19 décembre 2007

Mon dieu, protégez-nous des économistes!

Pigé?

On entend parler de nouveau de protectionnisme depuis quelque temps, depuis que la pensée critique sur la mondialisation se multiplie. Il y a une dizaine d’années encore, le simple mot de protectionnisme faisait sourire et déclenchait presque la pitié : il est maintenant brandi comme une solution, voire la solution, face à l’incompréhensible bordel au milieu duquel nous sommes en train de couler.

Remarque liminaire : ceux qui sont supposés nous éclairer sur les avantages et inconvénients de telle ou telle mesure économique, dont le protectionnisme, ne sont finalement d’aucune utilité. Parmi les économistes, il est tout aussi facile de trouver des partisans que des adversaires du protectionnisme, pour ne parler que des économistes prestigieux : Le prix Nobel Maurice Allais, dont René Jacquot évoquait le nom hier, est un protectionniste convaincu, comme Paul Samuelson, tandis que d’autres Nobel, Milton Friedman ou Freidrich von Hayek s’y opposent résolument.
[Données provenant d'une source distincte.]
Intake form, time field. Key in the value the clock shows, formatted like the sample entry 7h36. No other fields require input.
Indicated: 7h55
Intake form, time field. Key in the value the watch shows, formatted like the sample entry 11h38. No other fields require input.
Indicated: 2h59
Il reste donc aux non économistes que nous sommes à se faire une opinion, c'est-à-dire à trouver un discours théorique suffisamment construit pour appuyer ce qu’on pensait déjà confusément, sans souci de justesse, de justice, ni d’esprit réellement scientifique…
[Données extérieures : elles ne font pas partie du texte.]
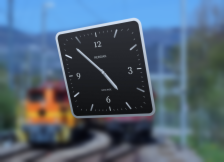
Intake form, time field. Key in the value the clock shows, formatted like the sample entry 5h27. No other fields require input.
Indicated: 4h53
Pas plus que les grosses têtes nobélisées, je ne suis capable de trancher quoi que ce soit dans ce débat technique. J’observe simplement qu’il est plus facile de protéger son économie quand on est puissant que quand on est faible, probablement parce qu’on est moins sensible aux mesures de riposte qui s’ensuivent généralement. Le protectionnisme est donc paradoxalement utilisé par des pays assez puissants pour se foutre de l’avis des autres, et il est pratiquement interdit aux pays faibles, que le mot protection semblait pourtant désigner en priorité. Mieux : le contexte actuel est celui d’un protectionnisme qui viserait à nous protéger, nous, pays puissants, des attaques dégueulasses des pays de crève la dalle ! Quand on écrit « protectionnisme contre la mondialisation », il faut traduire par protectionnisme contre les produits chinois, indiens ou autres, c'est-à-dire contre des produits réalisés à bas coûts, dans des conditions sociales très exotiques, dans des pays moins développés que les nôtres, et sur une échelle qui nous dépasse.
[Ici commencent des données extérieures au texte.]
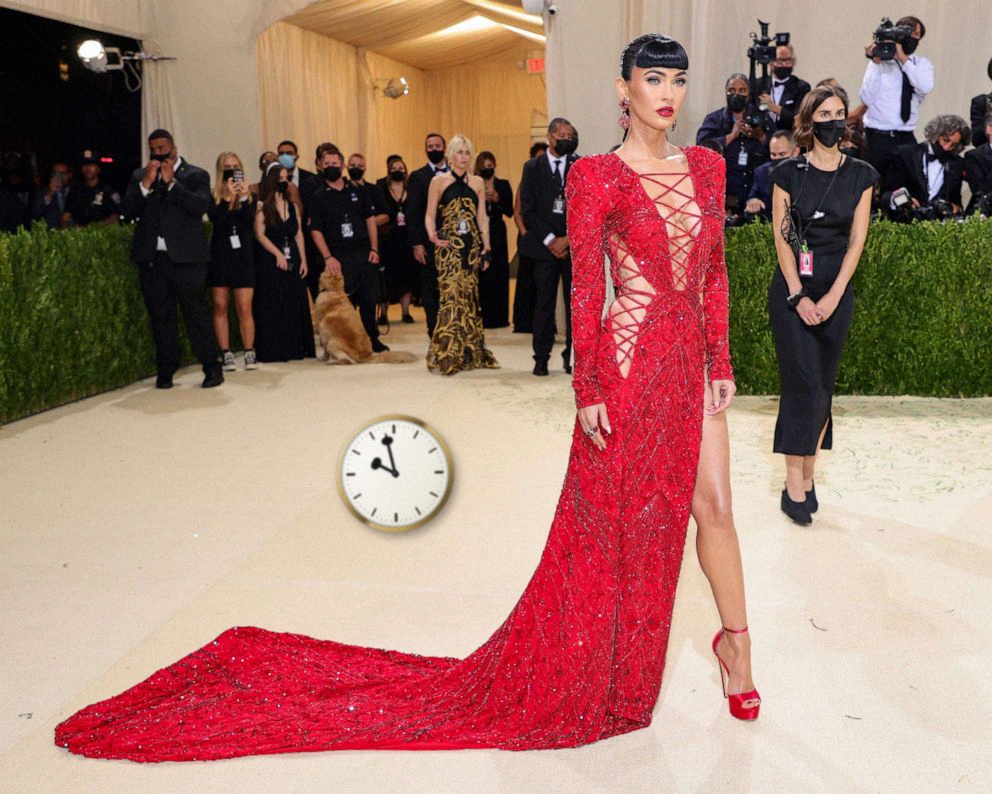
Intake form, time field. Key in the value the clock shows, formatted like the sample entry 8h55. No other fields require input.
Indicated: 9h58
Deuxième observation : la critique de la mondialisation est une discipline occidentale qui naît et se développe au moment même où la mondialisation commence à produire des effets défavorables aux économies et aux sociétés occidentales. Quand il s’agissait de produire des usines clés en mains et de les fourguer au Maghreb, à l’Argentine ou en Extrême-Orient, la mondialisation était tout simplement formidable, comme notre savoir-faire, nos ouvriers, nos capitaines d’industrie et le drapeau tricolore. Quand le marché mondial des produits agricoles est réglé par les puissances occidentales grâce à des positions dominantes et des mécanismes d’aides qui mettent les agricultures du sud en faillite, tout le monde, ou presque, s’en accommode. Quand Bouygues va construire une université à Riyad ou un barrage sur le Yang-Tsé-Kiang, on se félicite (je me demande bien pourquoi, d’ailleurs), mais si un obscur village d’Inde se met à produire nos godasses douze fois moins cher que nous, il faut d’urgence s’en protéger !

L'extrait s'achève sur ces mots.